National

Foreign NGOs are receiving more funds than they show to authorities, Auditor General's office says

  • Officials attribute the trend to non-implementation of policies
- PRITHVI MAN SHRESTHA, Kathmandu

Apr 15, 2019-

International non-governmental organisations are found to have received nearly three times more funds than what they showed to the government agencies concerned in the past three fiscal years, the Office of the Auditor General says.

This, according to the constitutional body, has raised questions over the transparency of funds received by the international NGOs.

As per the project agreement signed between INGOs and the Social Welfare Council, the government body responsible for regulating international and domestic non-government sectors, INGOs brought in Rs58.58 billion from abroad between fiscal years 2015-16 and 2017-18.

As per the data entered by the INGOs into the Aid Management Platform (AMP),  a software managed by the Finance Ministry which keeps track of foreign aid received by the country from the government and non-government sectors, foreign NGOs brought in Rs51.87 billion in the three-year period.

But funds received by the organisations and deposited at commercial banks showed that they received Rs153.72 billion during the period, the OAG said in its 56th annual report released on Friday.

As per the Social Welfare Act and its Regulations, INGOs can run the programme after signing a general agreement and a project agreement with the Social Welfare Council. As per Clause 17 of the Project Agreement Appraisal Guidelines of the council, the INGOs should provide data on financial assistance to the Social Welfare Council and Aid Management Platform of the Finance Ministry.

But the auditor general’s report states that INGOs have received more amounts than what they reported to the council and the Finance Ministry, going against the legal provision.

“The mobilisation of funds received by INGOs to implement the projects should be made transparent,” the report states. “Monitoring should be strengthened.”

According to Finance Ministry officials, data available at the Social Welfare Council and the Aid Management Platform might not represent the exact amounts the INGOs received.
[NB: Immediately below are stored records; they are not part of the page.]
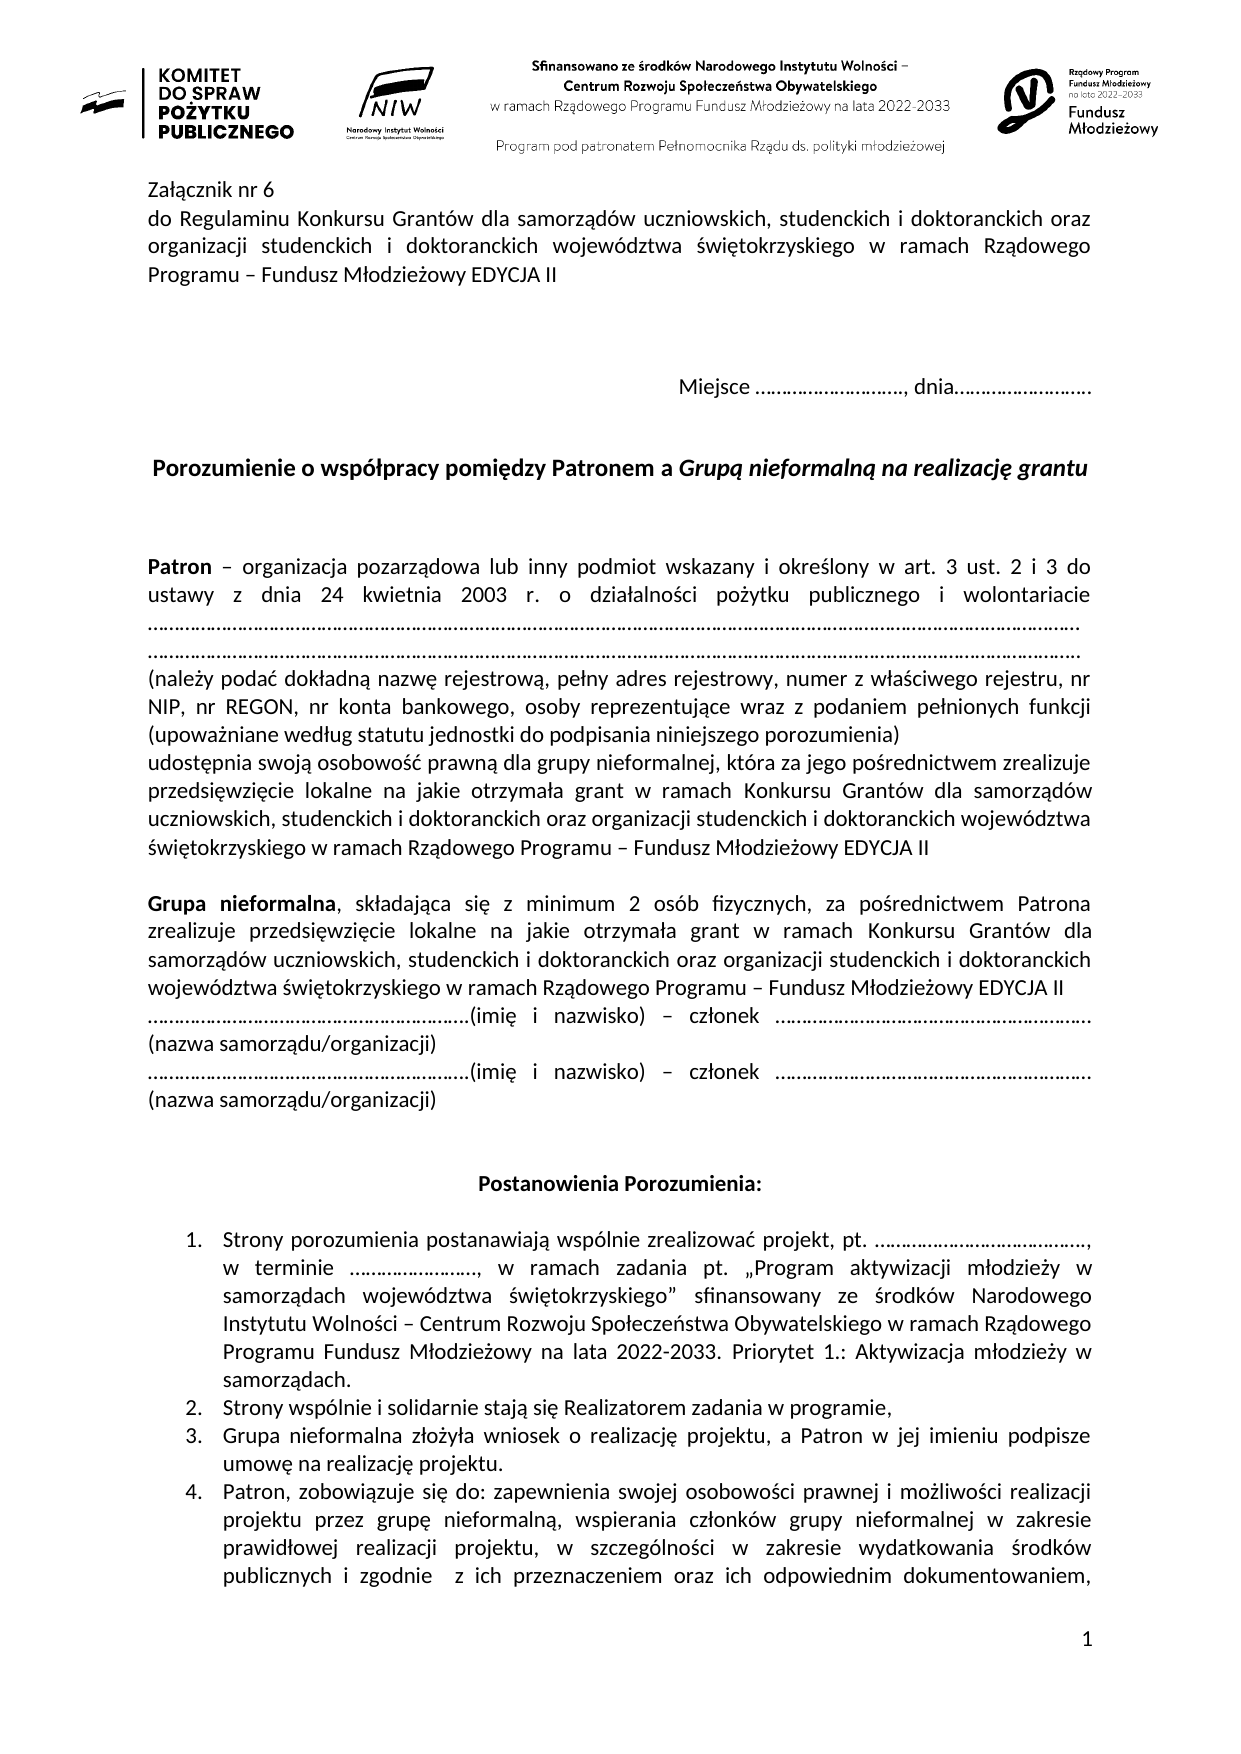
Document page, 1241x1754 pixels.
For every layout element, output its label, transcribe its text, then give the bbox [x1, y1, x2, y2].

text udostępnia swoją osobowość prawną dla grupy nieformalnej, która za jego pośrednictwem zrealizuje przedsięwzięcie lokalne na jakie otrzymała grant w ramach Konkursu Grantów dla samorządów uczniowskich, studenckich i doktoranckich oraz organizacji studenckich i doktoranckich województwa świętokrzyskiego w ramach Rządowego Programu – Fundusz Młodzieżowy EDYCJA II [148, 748, 1093, 861]
text do Regulaminu Konkursu Grantów dla samorządów uczniowskich, studenckich i doktoranckich oraz organizacji studenckich i doktoranckich województwa świętokrzyskiego w ramach Rządowego Programu – Fundusz Młodzieżowy EDYCJA II [148, 204, 1093, 288]
text Załącznik nr 6 [148, 148, 1093, 204]
text Grupa nieformalna, składająca się z minimum 2 osób fizycznych, za pośrednictwem Patrona zrealizuje przedsięwzięcie lokalne na jakie otrzymała grant w ramach Konkursu Grantów dla samorządów uczniowskich, studenckich i doktoranckich oraz organizacji studenckich i doktoranckich województwa świętokrzyskiego w ramach Rządowego Programu – Fundusz Młodzieżowy EDYCJA II [148, 889, 1093, 1001]
text Patron – organizacja pozarządowa lub inny podmiot wskazany i określony w art. 3 ust. 2 i 3 do ustawy z dnia 24 kwietnia 2003 r. o działalności pożytku publicznego i wolontariacie ……………………………………………………………………………………………………………………………………………………………………………………………………………………………………………………………………………………………….……………………….. (należy podać dokładną nazwę rejestrową, pełny adres rejestrowy, numer z właściwego rejestru, nr NIP, nr REGON, nr konta bankowego, osoby reprezentujące wraz z podaniem pełnionych funkcji (upoważniane według statutu jednostki do podpisania niniejszego porozumienia) [148, 552, 1093, 748]
text Porozumienie o współpracy pomiędzy Patronem a Grupą nieformalną na realizację grantu [148, 452, 1093, 482]
text Postanowienia Porozumienia: [148, 1169, 1093, 1197]
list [185, 1477, 1093, 1589]
text …………………………………………………….(imię i nazwisko) – członek …………………………………………………… (nazwa samorządu/organizacji) [148, 1001, 1093, 1057]
list Grupa nieformalna złożyła wniosek o realizację projektu, a Patron w jej imieniu podpisze umowę na realizację projektu. [185, 1421, 1093, 1477]
list Strony porozumienia postanawiają wspólnie zrealizować projekt, pt. …………………………………., w terminie ……………………, w ramach zadania pt. „Program aktywizacji młodzieży w samorządach województwa świętokrzyskiego” sfinansowany ze środków Narodowego Instytutu Wolności – Centrum Rozwoju Społeczeństwa Obywatelskiego w ramach Rządowego Programu Fundusz Młodzieżowy na lata 2022-2033. Priorytet 1.: Aktywizacja młodzieży w samorządach. [185, 1225, 1093, 1393]
picture [72, 52, 1166, 160]
list Strony wspólnie i solidarnie stają się Realizatorem zadania w programie, [185, 1393, 1093, 1421]
text Miejsce ………………………., dnia…………………….. [148, 372, 1093, 400]
text …………………………………………………….(imię i nazwisko) – członek …………………………………………………… (nazwa samorządu/organizacji) [148, 1057, 1093, 1113]
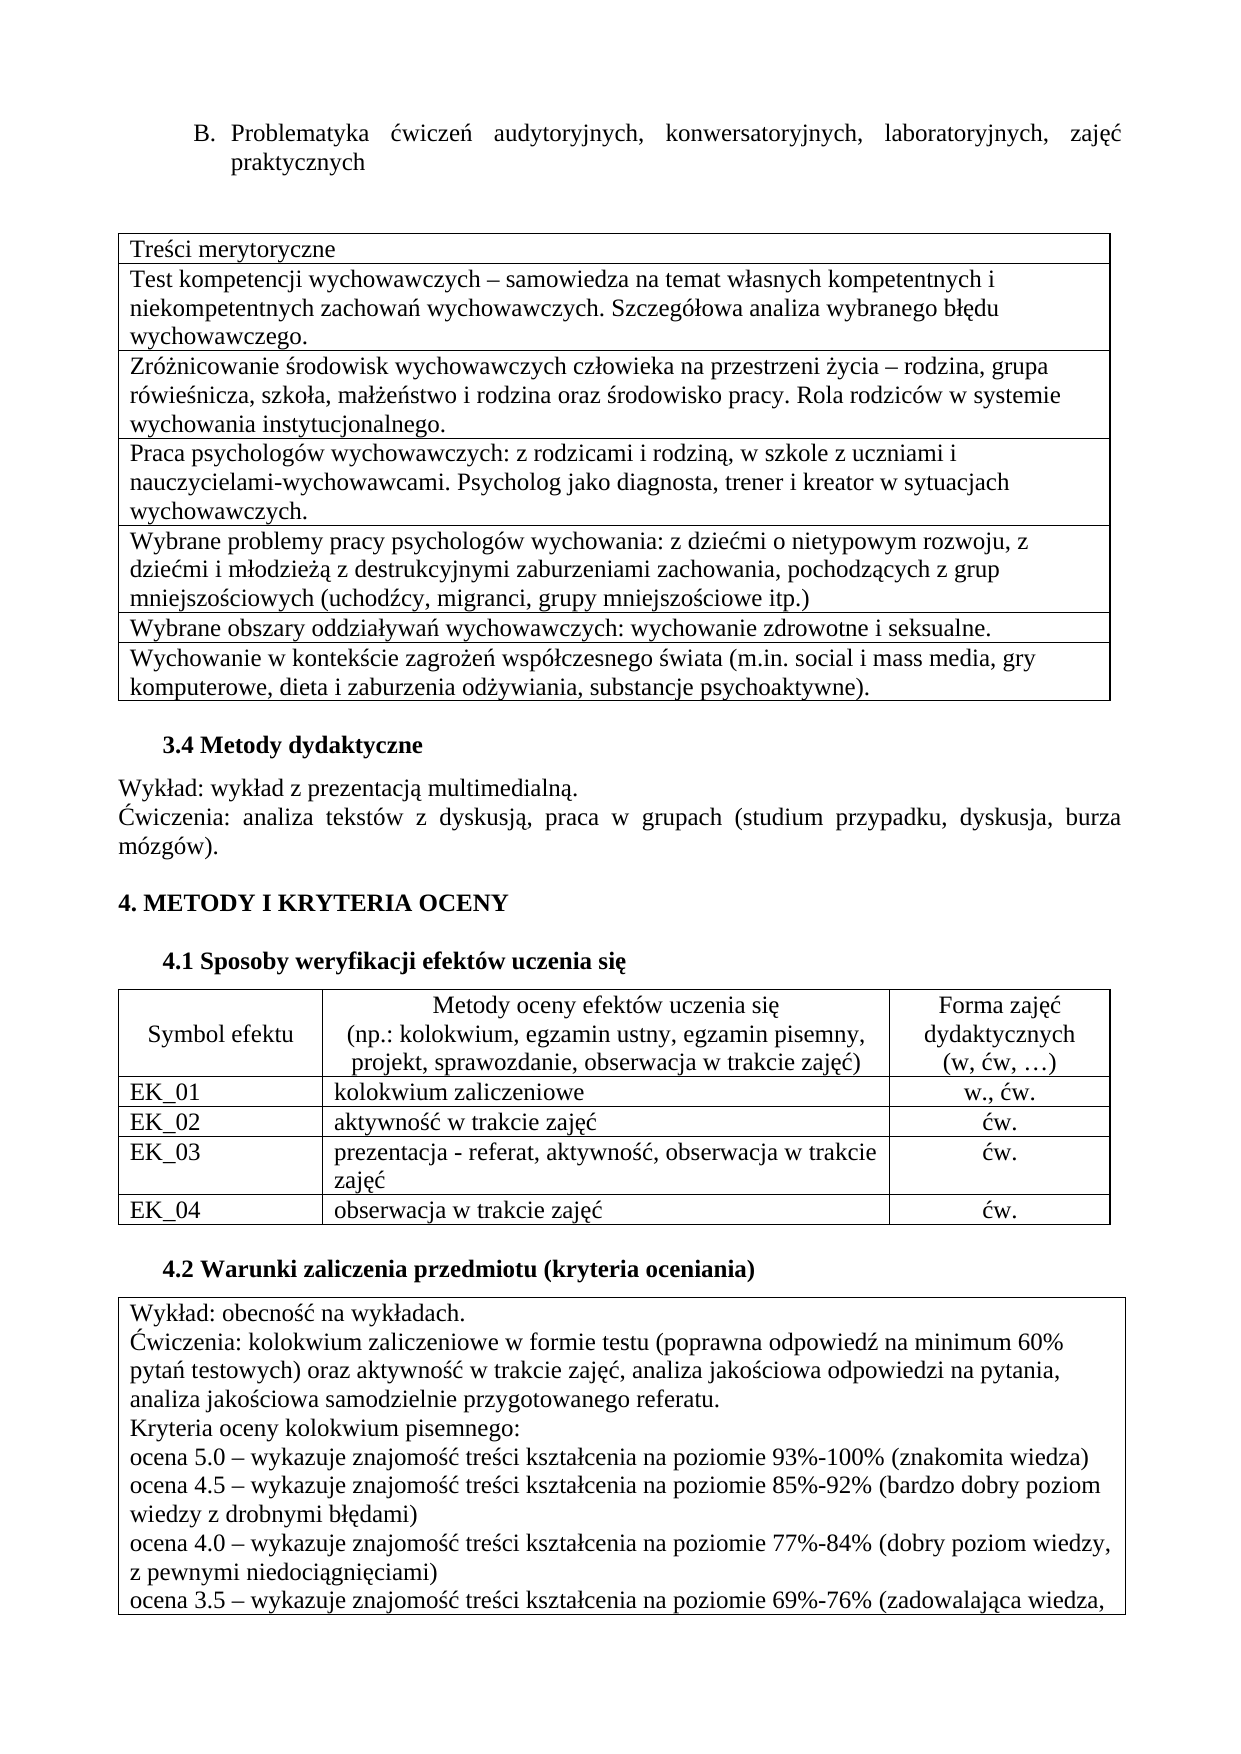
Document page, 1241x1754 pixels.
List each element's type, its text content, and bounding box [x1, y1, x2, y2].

text Ćwiczenia: analiza tekstów z dyskusją, praca w grupach (studium przypadku, dyskusja, burza mózgów). [118, 802, 1122, 859]
table_cell w., ćw. [890, 1077, 1109, 1106]
text 4.1 Sposoby weryfikacji efektów uczenia się [162, 946, 1122, 974]
table_header Treści merytoryczne [119, 234, 1109, 263]
table_header Symbol efektu [119, 990, 322, 1076]
table_cell Wychowanie w kontekście zagrożeń współczesnego świata (m.in. social i mass media, gry komputerowe, dieta i zaburzenia odżywiania, substancje psychoaktywne). [119, 643, 1109, 700]
table_cell Wybrane problemy pracy psychologów wychowania: z dziećmi o nietypowym rozwoju, z dziećmi i młodzieżą z destrukcyjnymi zaburzeniami zachowania, pochodzących z grup mniejszościowych (uchodźcy, migranci, grupy mniejszościowe itp.) [119, 526, 1109, 612]
table_cell ćw. [890, 1195, 1109, 1224]
table_cell ćw. [890, 1107, 1109, 1136]
table_cell Wybrane obszary oddziaływań wychowawczych: wychowanie zdrowotne i seksualne. [119, 613, 1109, 642]
table_cell EK_02 [119, 1107, 322, 1136]
table_cell obserwacja w trakcie zajęć [323, 1195, 889, 1224]
text 4.2 Warunki zaliczenia przedmiotu (kryteria oceniania) [162, 1254, 1122, 1283]
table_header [119, 1298, 1125, 1614]
table_cell ćw. [890, 1137, 1109, 1194]
table_cell kolokwium zaliczeniowe [323, 1077, 889, 1106]
table_cell prezentacja - referat, aktywność, obserwacja w trakcie zajęć [323, 1137, 889, 1194]
table_cell Test kompetencji wychowawczych – samowiedza na temat własnych kompetentnych i niekompetentnych zachowań wychowawczych. Szczegółowa analiza wybranego błędu wychowawczego. [119, 264, 1109, 350]
table_cell EK_03 [119, 1137, 322, 1194]
table_cell EK_01 [119, 1077, 322, 1106]
table_cell EK_04 [119, 1195, 322, 1224]
text Wykład: wykład z prezentacją multimedialną. [118, 773, 1122, 802]
table_header Forma zajęć dydaktycznych (w, ćw, …) [890, 990, 1109, 1076]
text 3.4 Metody dydaktyczne [162, 730, 1122, 759]
table_cell Praca psychologów wychowawczych: z rodzicami i rodziną, w szkole z uczniami i nauczycielami-wychowawcami. Psycholog jako diagnosta, trener i kreator w sytuacjach wychowawczych. [119, 439, 1109, 525]
table_cell Zróżnicowanie środowisk wychowawczych człowieka na przestrzeni życia – rodzina, grupa rówieśnicza, szkoła, małżeństwo i rodzina oraz środowisko pracy. Rola rodziców w systemie wychowania instytucjonalnego. [119, 351, 1109, 437]
table_cell aktywność w trakcie zajęć [323, 1107, 889, 1136]
text 4. METODY I KRYTERIA OCENY [118, 888, 1122, 917]
list Problematyka ćwiczeń audytoryjnych, konwersatoryjnych, laboratoryjnych, zajęć praktycznych [193, 118, 1122, 176]
table_header Metody oceny efektów uczenia się (np.: kolokwium, egzamin ustny, egzamin pisemny, projekt, sprawozdanie, obserwacja w trakcie zajęć) [323, 990, 889, 1076]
“All the INGOs are not affiliated to the Council. Aid Management Platform, on the other hand, is a platform where INGOs can report about their funding only on voluntary basis,” said a senior official at the Finance Ministry requesting anonymity because he was not authorised to speak to the

media. “But such a massive gap between their reporting to the government agencies and bank accounts certainly raises questions over the transparency of funds received by them.”

Officials at the council said that INGOs which receive funds from residential donor agencies usually don’t report about their source of funding to the council and that this could have resulted in discrepancies in funds between what they showed and what they actually received.

Shiva Kumar Basnet, spokesperson for the council, told the Post that the INGOs that received funds from donor agencies having residential office here claim that they should not sign a separate agreement with

the council to implement the project after the donor agency signs an agreement with the government for the entire assistance.

“As per the existing laws related to the non-government sector, INGOs should be affiliated to the Social Welfare Council and work after signing an agreement with us, but a number of INGOs are yet to be affiliated to us,” Basnet said.

Although the government advocates that funds received in the form of official development assistance to Nepal should not be channelised through international non-governmental organisations, it has failed to stop the trend. In the fiscal year 2017-18, residential donors had provided as much as $134.33 to INGOs, according to the Development Cooperation Report-2018 published by the Finance Ministry. The amount constitutes around 10 percent of the total aid disbursed by the donors that year.

The USAID, the European Union, Australia, the World Food Programme, the United Nations Children’s Fund, the German Aid Agency (GIZ), Norway, and the Swiss Agency for Development and Cooperation are among the donors with residential offices in Nepal which contributed to INGOs in last fiscal year, according to the report.

In the previous fiscal 2016-17, the residential donors had provided up to $147.45 million to INGOs.

According to the Finance Ministry official, the fund earmarked by donors for Nepal should not be provided to INGOs as per the Development Cooperation Policy of the country.

“The government’s position is that INGOs should bring funds with their own efforts from abroad, but this policy largely remains unimplemented,” the official said.

When the Post asked Shibesh Chandra Regmi, chairperson of the Association of International NGOs in Nepal, about the issue raised by the auditor general’s report, he said: “I am not aware of this matter. What I know is all INGO funds raised either from outside or inside the country should technically be reported in their project agreements with the Social Welfare Council.”

In line with the government’s position, the NGO Federation of Nepal, a group of local non-government organisations, during its ninth general convention in December last year demanded that INGOs operating in Nepal should have no access to funds from the United Nations and donor agencies having their offices in the country.

Local NGOs are of the view that mobilisation of such funds to INGOs leads to higher administrative costs due to high salary for INGO workers, leaving little fund for actual works on the ground.